Voilà 
C´est un premier essai de tragédie. Bon ça reste très classique et la première scène est courte mais ça devrait s´énerver un peu. Pour les pros des tragédies et de la mythologie, je sais que les noms que j´ai donné sont faux que les personnages n´existent pas hormis Priam et Hermione. D´ailleurs Troie a été détruite en même temps que Priam est mort donc je sais que tt cela est "historiquement" impossible mais ça m´amusait de réinventer ce passage.
Pareille pour la guillotine c´est un anachronisme mais j´imaginais cette scène avec une guillotine depuis le début. J´ai hésité et puis finalement puisque rien n´étais juste je me suis dis que ça avait peu d´importance.
Voilà je me tais et vous laisse juger.
Acte premier
Scène première
Un mendiant est attaché, la tête posée sous la guillotine, prête à être tranchée.
Parmi la foule, Illion, fils de Priam et véritable successeur au trône assiste à la mort prochaine.
C’est alors qu’apparaît, au balcon du palais royal, le régent Esas.
Mendiant :
Une seconde et le voilà différent déjà.
Son sourire illumine la cour et efface mon parjure
Roi des rois, saint des saints.
Qui es tu toi que le soleil a choisi ?
Nul ne saurait voir là autre entité qu’un Dieu.

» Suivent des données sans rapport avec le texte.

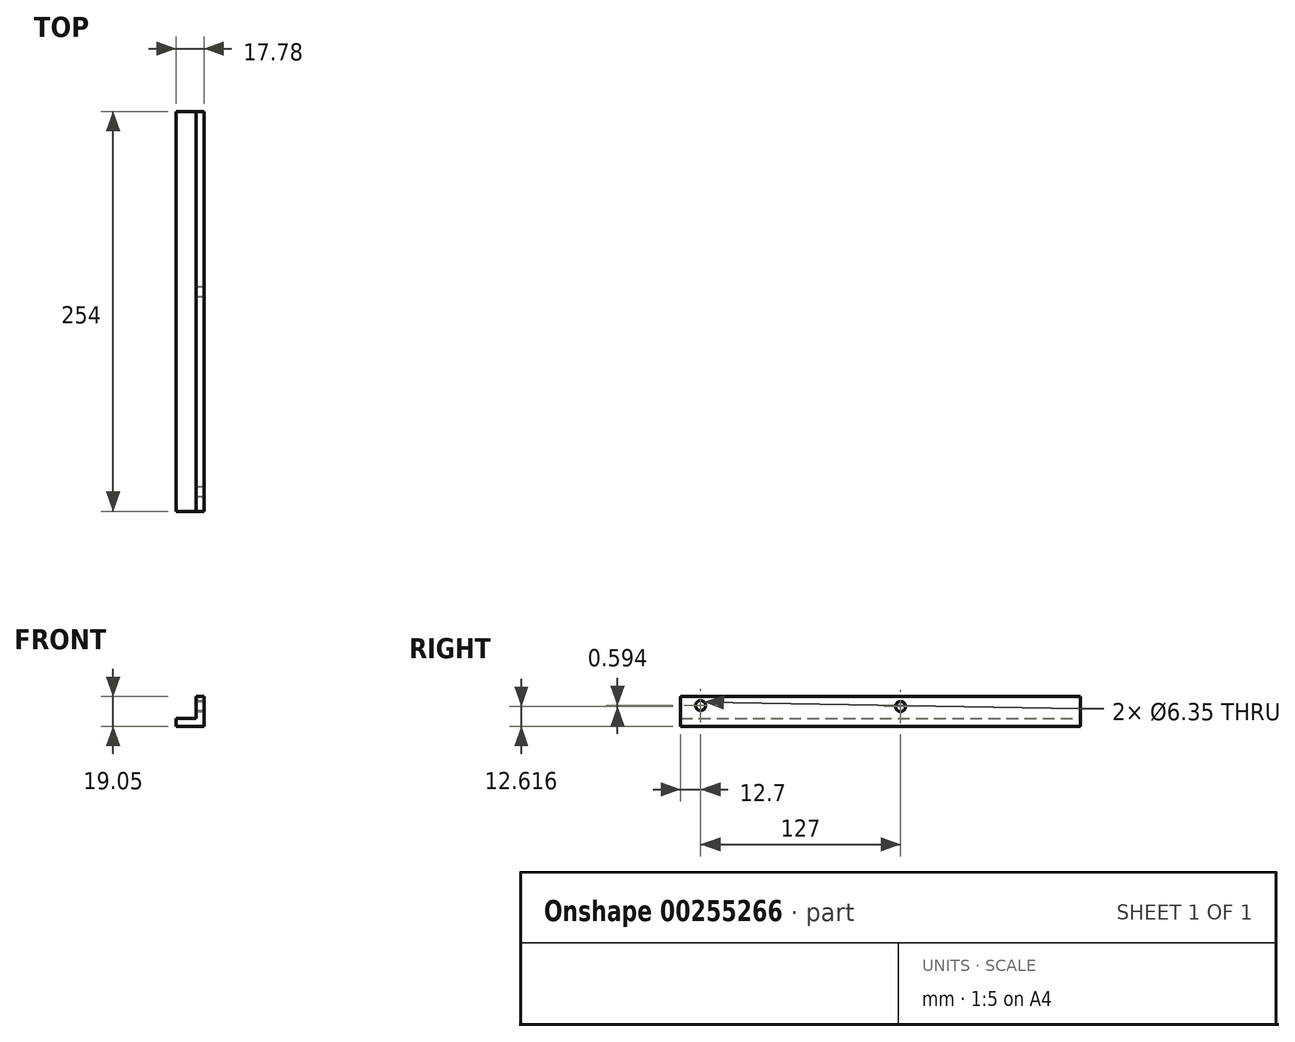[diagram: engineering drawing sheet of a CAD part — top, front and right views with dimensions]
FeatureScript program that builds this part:
annotation { "Feature Type Name" : "Feature", "Feature Type Description" : "" }
export const myFeature = defineFeature(function(context is Context, id is Id, definition is map)
    precondition{}
    {
        {
            var Q0;
            Q0=qCreatedBy(makeId("Front.planeOp"),FACE);
            var sketch = newSketch(context, id + "F0", { "sketchPlane" : qUnion([Q0])});
            skLineSegment(sketch, "E0", {"start": v(0, 0) * mm, "end": v(0, 19.05) * mm});
            skLineSegment(sketch, "E1", {"start": v(0, 19.05) * mm, "end": v(-5.08, 19.05) * mm});
            skLineSegment(sketch, "E2", {"start": v(-5.08, 19.05) * mm, "end": v(-5.08, 5.08) * mm});
            skLineSegment(sketch, "E3", {"start": v(-5.08, 5.08) * mm, "end": v(-17.78, 5.08) * mm});
            skLineSegment(sketch, "E4", {"start": v(-17.78, 5.08) * mm, "end": v(-17.78, 0) * mm});
            skLineSegment(sketch, "E5", {"start": v(-17.78, 0) * mm, "end": v(0, 0) * mm});
            skSolve(sketch);
        }
        {
            var Q0;
            Q0 = qSketchRegion(id + "F0", true);
            extrude(context, id + "F1", {"entities" : qUnion([Q0]), "depth" : 254 * mm});
        }
        {
            var Q0;
            Q0=makeQuery(id+"F1.opExtrude","SWEPT_FACE",FACE,{"disambiguationData":[OSD([sQuery(id+"F0.wireOp",EDGE,"E0")])]});
            var sketch = newSketch(context, id + "F2", { "sketchPlane" : qUnion([Q0])});
            skCircle(sketch, "E6", {"center": v(-241.3, 13.2) * mm, "radius": 3.18 * mm});
            skCircle(sketch, "E7", {"center": v(-114.3, 12.62) * mm, "radius": 3.18 * mm});
            skSolve(sketch);
        }
        {
            var Q0;
            Q0 = qSketchRegion(id + "F2", true);
            extrude(context, id + "F3", {"entities" : qUnion([Q0]), "operationType" : NewBodyOperationType.REMOVE, "oppositeDirection" : true, "depth" : 25.4 * mm});
        }
    });
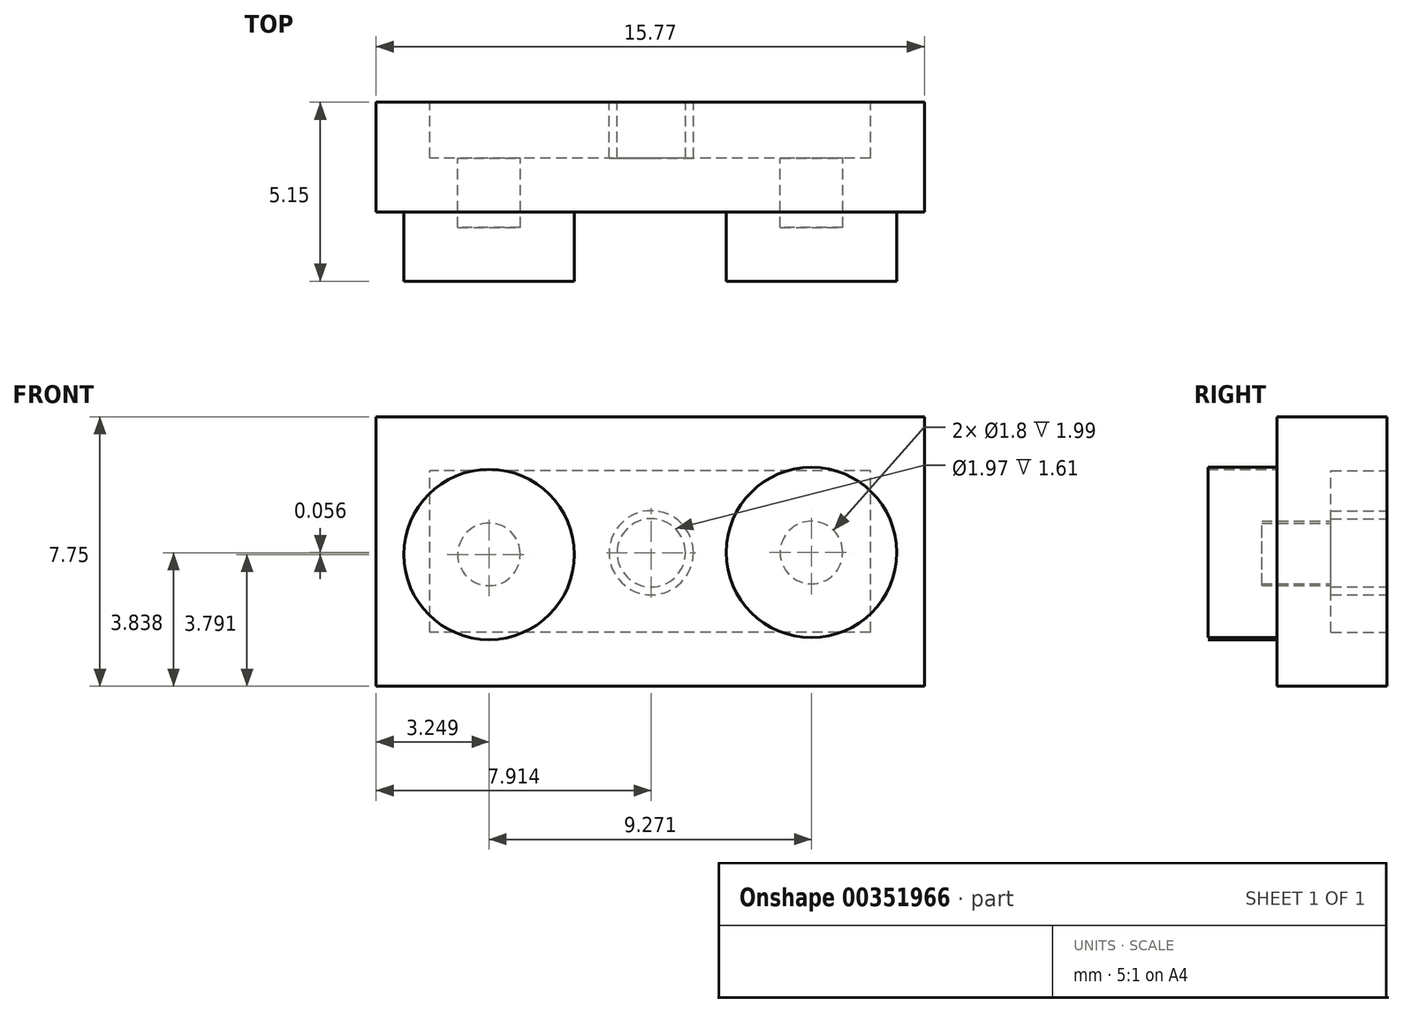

Accueillez l’illustre Esas.
Illion :
Tais toi mendiant.
Nul soleil ne siège en ces lieux, seule la mort t’aveugle.
Stupeur dans la foule.
Esas :
Que se passe-t-il ?
Pourquoi ce silence alors que je me présente à vous.
Vous, peuple troyen, que je chéris plus que tout.
Vous qui par mille guerres êtes passé.
Vous qui mille fois êtes mort et qui mille fois êtes né.
Je vous en prie enlevez moi ce sinistre doute.
Celui de croire que ma sentence n’est pas juste, que cet homme attaché, ce mendiant de petite vertu mérite la vie et mon jugement la mort.
Mendiant :
Oh non, rien de tout cela mon seigneur.
Votre voix porte plus haut que toute la justice.
C’est moi l’être infâme qui vous supplie aujourd’hui.
Moi qui me suis couvert de honte à vous traiter d’arriviste.
Je me saigne encore à prononcer ce mot aujourd’hui.
Si c’est la mort que vous me choisissez alors je l’accueille à bras ouverts.
Mais sachez avant tout que ce silence qui vous effraie tant est l’œuvre de cet homme.
Le mendiant désigne Illion du doigt.
Esas :
Qui es-tu ?
Qu’a-tu dis pour que mon peuple se taise face au spectacle que je lui offre à ce jour ?
Illion :
Spectacle ?
Spectacle de mort.
Voilà donc l’avenir de Troie.
Sacrifice, trahison, deux mots que tu leur sers le cœur emplit de joie.
Esas :
Comment ose-tu ?
L’exemple piteux de ce mendiant ne t’as-t-il donc pas servi ?
As-tu ouvert les yeux ou du moins écouté ce qu’il a dit ?
Illion :
Oh non certes je n’ai rien vu.
Votre éclat traître est tel que même notre ami ici attaché n’y a vu miette.
Pour ce qui est d’écouter, je me garde d’entendre les sottises qui sont ici proférées.
Esas :
Aussi en ces quelques mots, c’est la mort que tu as choisi.
Illion :
Quel beau spectacle je vous offre alors.
Mendiant :
Et la mienne de mort ?
Est-elle toujours de mise ?
Esas :
Tais toi mendiant, voilà que ma tendre et future épouse fait son apparition.
Hermione entre en scène suivie par deux confidentes.